A squad of two halves – the drag from Tottenham’s wage structure

Tottenham NY Post

Frustrations are beginning to appear around my beloved Tottenham Hotspur. Obviously, we have yet to make any new signings, even as all around us in the top six have done so – including from us with Kyle Walker’s move to Man City. It is well known that we have a shortage of money compared with our rivals – the subject of a neat video produced by Joe Devine last year. But, there has also been much commentary about how Tottenham are struggling to find the right kind of players to fit into the squad – especially as “understudies” to key players like Harry Kane and Dele.

The reality is that Tottenham faces structural problems of its own making. First, the wage cap in place is enforcing a concept of a First XI vs secondary players. Most clubs have some sort of wage structure in place, of course, but rarely at the top level is such a fuss made about it or is it so well known. A look at the figures as last season commenced (below) demonstrate this clearly: Lloris and Kane were the top earners but the whole first team plateau out before a sudden drop off as one reaches Trippier and Davies (both now ironically effectively first team players).

Tottenham wages

Source: sillyseason.com (http://sillyseason.com/salary/tottenham-hotspur-players-salaries-69471/)

Compare this with the three biggest paying clubs in the Premier League and the contrast is stark. It is not just the absolute amounts that are different; it is the distribution, and with it an entire philosophy of creating star players with a large pool of players below them.

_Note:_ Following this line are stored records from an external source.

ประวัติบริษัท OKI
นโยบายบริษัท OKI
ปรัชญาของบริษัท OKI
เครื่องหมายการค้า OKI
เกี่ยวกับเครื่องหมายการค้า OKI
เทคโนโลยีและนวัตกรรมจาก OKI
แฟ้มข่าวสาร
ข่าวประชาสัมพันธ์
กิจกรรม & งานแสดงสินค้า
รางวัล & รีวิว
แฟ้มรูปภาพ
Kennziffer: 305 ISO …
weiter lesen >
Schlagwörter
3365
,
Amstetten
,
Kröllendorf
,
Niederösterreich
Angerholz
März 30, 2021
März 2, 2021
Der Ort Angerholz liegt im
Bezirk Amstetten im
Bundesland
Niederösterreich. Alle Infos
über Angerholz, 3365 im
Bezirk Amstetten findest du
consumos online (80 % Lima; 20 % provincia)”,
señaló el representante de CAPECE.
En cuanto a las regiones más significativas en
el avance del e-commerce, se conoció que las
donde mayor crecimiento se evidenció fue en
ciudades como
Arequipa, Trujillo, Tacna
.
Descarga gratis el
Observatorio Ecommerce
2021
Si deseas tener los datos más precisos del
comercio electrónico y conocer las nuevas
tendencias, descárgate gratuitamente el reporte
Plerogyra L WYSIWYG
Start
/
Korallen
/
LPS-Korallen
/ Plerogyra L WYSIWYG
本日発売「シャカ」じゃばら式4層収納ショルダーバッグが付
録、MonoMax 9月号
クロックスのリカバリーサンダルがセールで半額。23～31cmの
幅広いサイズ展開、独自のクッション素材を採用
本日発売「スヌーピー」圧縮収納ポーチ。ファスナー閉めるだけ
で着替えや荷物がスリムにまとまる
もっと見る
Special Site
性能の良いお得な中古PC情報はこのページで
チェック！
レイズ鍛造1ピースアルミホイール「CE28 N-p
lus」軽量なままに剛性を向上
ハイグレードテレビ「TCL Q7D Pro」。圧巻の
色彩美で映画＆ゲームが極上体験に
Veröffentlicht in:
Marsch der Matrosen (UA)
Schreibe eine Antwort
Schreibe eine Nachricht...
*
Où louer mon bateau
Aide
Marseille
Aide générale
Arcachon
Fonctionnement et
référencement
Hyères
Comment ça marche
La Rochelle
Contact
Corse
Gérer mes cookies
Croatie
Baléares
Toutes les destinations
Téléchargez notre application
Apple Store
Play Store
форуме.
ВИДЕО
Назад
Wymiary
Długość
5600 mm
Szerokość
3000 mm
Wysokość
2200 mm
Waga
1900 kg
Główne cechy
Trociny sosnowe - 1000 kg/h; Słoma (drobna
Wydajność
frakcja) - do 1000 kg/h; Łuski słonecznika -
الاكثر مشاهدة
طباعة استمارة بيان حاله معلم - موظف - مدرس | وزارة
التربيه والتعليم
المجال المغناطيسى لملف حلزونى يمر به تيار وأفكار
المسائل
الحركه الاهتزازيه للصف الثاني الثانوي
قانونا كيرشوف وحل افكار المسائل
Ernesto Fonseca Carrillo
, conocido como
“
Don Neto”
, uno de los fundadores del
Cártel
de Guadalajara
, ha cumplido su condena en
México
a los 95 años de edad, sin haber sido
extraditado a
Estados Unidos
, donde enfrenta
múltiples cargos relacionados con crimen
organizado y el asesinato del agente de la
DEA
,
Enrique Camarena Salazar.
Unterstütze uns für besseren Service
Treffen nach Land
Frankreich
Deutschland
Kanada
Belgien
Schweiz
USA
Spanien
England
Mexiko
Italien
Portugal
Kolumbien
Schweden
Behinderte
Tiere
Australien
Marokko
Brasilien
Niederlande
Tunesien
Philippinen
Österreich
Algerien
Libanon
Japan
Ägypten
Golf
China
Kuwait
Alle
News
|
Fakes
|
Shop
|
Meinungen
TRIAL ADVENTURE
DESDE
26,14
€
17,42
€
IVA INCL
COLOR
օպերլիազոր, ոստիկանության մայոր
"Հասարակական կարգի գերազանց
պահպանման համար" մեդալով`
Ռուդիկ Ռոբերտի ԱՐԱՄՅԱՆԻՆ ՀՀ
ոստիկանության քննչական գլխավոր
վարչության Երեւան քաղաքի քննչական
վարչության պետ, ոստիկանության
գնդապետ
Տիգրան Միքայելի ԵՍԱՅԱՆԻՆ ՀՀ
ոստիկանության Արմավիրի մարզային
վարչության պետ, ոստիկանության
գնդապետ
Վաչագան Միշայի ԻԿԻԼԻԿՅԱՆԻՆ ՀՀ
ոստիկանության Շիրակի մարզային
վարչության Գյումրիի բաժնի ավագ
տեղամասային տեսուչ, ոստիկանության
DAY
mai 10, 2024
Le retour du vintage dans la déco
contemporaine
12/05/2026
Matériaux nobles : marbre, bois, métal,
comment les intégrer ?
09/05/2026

A new arrival at Spurs would question how inelastic the first team appears to be; a new arrival at Man Utd may know he won’t oust Paul Pogba, but the rest is up for grabs. Tottenham have allowed themselves to create too rigid a playing structure.

This leads onto the second structural point: no other team has quite such a disparity between the quality of our First XI and the bench. Title winning teams do not have a set first team; asking “who is willing to sit on the bench?” is to ask the wrong question altogether. The real measure is the quality of the first team squad – the 18 or so players who should be interchangeable in quality terms. This is more difficult for the striker position, since there is only one match day position available. But for the attacking midfield positions, where we play at least two (in the 3-4-2-1 formation) or three (in the 4-2-3-1), we should have at least n + 2 players of comparable quality competing.

So what is the answer? Well, one or two rumours have emerged which are of real interest: Iheanacho from Man City for instance, or Kovacic from Real Madrid (incidentally Ross Barkley is not the answer). But it seems like under the financial constraints we have, and under the wage structure we enforce, Pochettino is going to have to further rely on coaching youth players. It’s not a bad way to do it – Josh Onomah has had an excellent summer with the England U-20s, as has Kyle Walker-Peters; Harry Winks and Cameron Carter-Vickers already made their appearances last season too. I also believe that some players can be reinvented – Moussa Sissoko into a deep-lying central midfielder for instance.

Ultimately though, Spurs are going to have to rejig the way they pay their team even if they do not raise the total amounts being spent, and even to keep existing squad members happy. The current system reflects something static, sacrificing flexibility on the altar of stability. It might serve for another season, but what happens when our ambitions expand?